In the tiny village of Saint-François, known as New Brunswick’s “chicken capital,” millions of birds are under careful supervision in barns as wildlife outside continues to catch the avian flu.
The community, about 40 kilometres west of Edmundston, is a hub for raising and selling poultry in Atlantic Canada.
With avian influenza rapidly spreading at farms across Canada, and hundreds of wild birds found dead, there’s fear it could find its way into commercial operations.
At Groupe Westco, a major player in the Canadian poultry industry, biosecurity measures have been ramped up.
President and CEO Tom Soucy said avian flu is a major threat and has the potential to disrupt operations.
“This is the health of the birds which is your entire company,” he said.
WATCH | Poultry industry steps up biosecurity precautions against avian flu
Avian influenza can easily enter poultry barns through contaminated boots, water droplets — even through the air.
It often spreads through droppings from migrating wild birds.
At Groupe Westco, staff are changing their boots and clothing when moving between facilities, visitors are not allowed, and disinfection has been ramped up.
The Canadian Food Inspection Agency estimates nearly two million birds at commercial farms have been destroyed because of the virus.
After a case is detected, the agency moves in quickly to contain the spread. It kills all birds in the affected area, supervises their destruction and quarantines the surrounding area to prevent farm-to-farm spread.
Soucy said if the breeder flocks in Saint-François were impacted, it could take a year and a half for Groupe Westco to fully recover. The area is home to millions of birds.

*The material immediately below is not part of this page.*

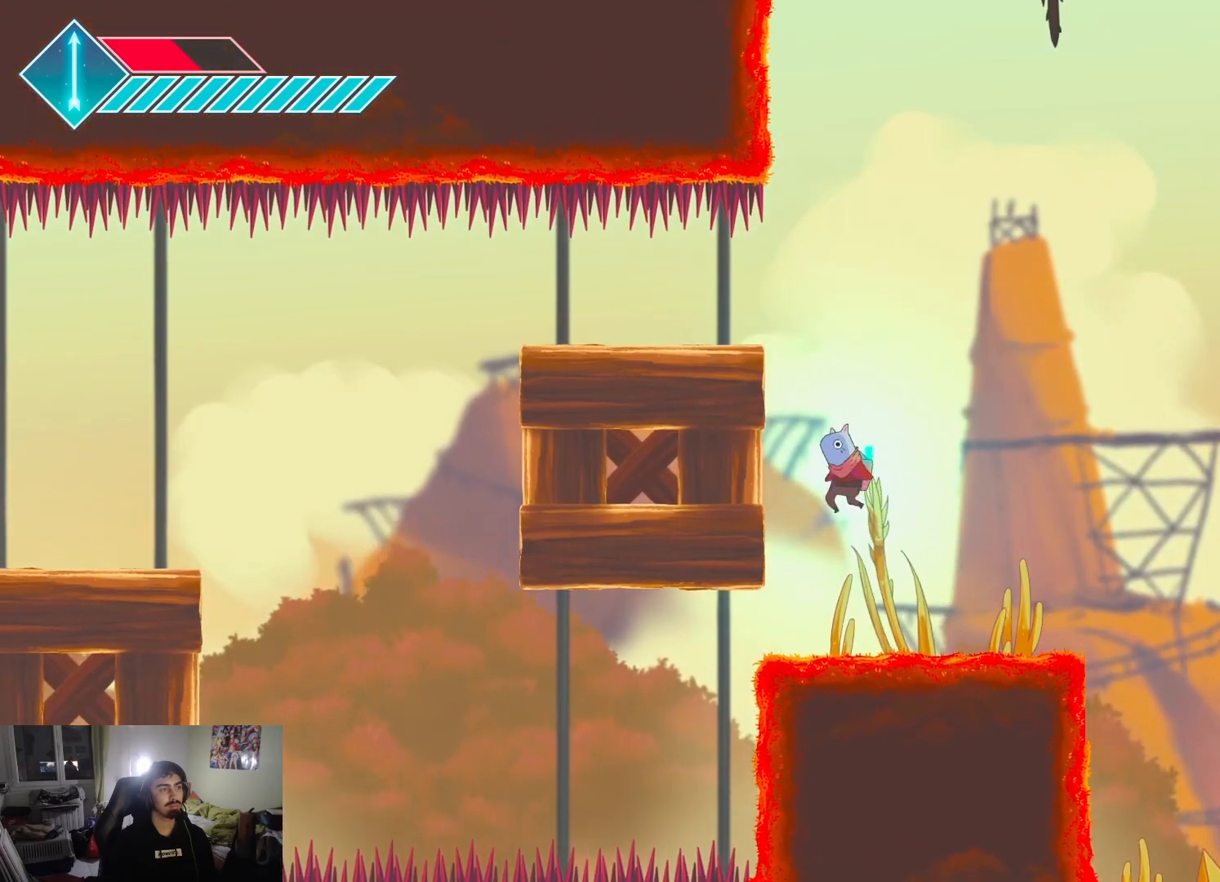
{"buttons": ["CROSS"], "left_stick": "right", "right_stick": "center", "events": [[33, "CROSS", "down"], [300, "left_stick", "right"]]}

“It would probably take close to six months before I would get the first chick, and that would only be maybe 1/8th of my production. And then every four weeks, 1/8th,” he said.
From wild birds to farms
Avian influenza is rapidly spreading through wildlife across North America.
In New Brunswick, it’s suspected to be the cause of hundreds of birds turning up dead on beaches. They’re being sent to the Canadian Wildlife Health Cooperative on Prince Edward Island for testing.
Megan Jones, the organization’s Atlantic regional director, said the unusual outbreak is prompting concerns over spread to commercial flocks.
“If wild birds can have contact with domestic birds, then this disease can definitely affect them. And it has killed quite a large number of birds throughout many parts of Canada that have had outbreaks at certain farms,” she said.
In western Canada, the illness is finding its way onto poultry farms. It’s the first time the industry has seen a country-wide outbreak of highly-pathogenic avian flu — meaning it’s highly contagious and deadly.
Lisa Bishop-Spencer, a spokesperson for Chicken Farmers of Canada, said this is the first time there have been cases in multiple provinces at once.
“It is absolutely unprecedented,” she said.
“It’s more contagious among wild birds and then it’s coming into the barns as a highly-pathogenic strain, rather than mutating,” she said.
Bishop-Spencer said in previous years farm-to-farm spread has been more common, while this year more cases can be tied to wild birds.
The avian flu is not a food safety risk, and there is no evidence to suggest it can be transmitted to humans who eat poultry or eggs that have been infected. There haven’t been any supply issues to date, so the outbreaks haven’t resulted in consumer price increases.
In New Brunswick, only backyard flocks have been affected so far. Producers are continuing to remain vigilant as they wait for migratory birds to head south, which is expected to decrease the risk.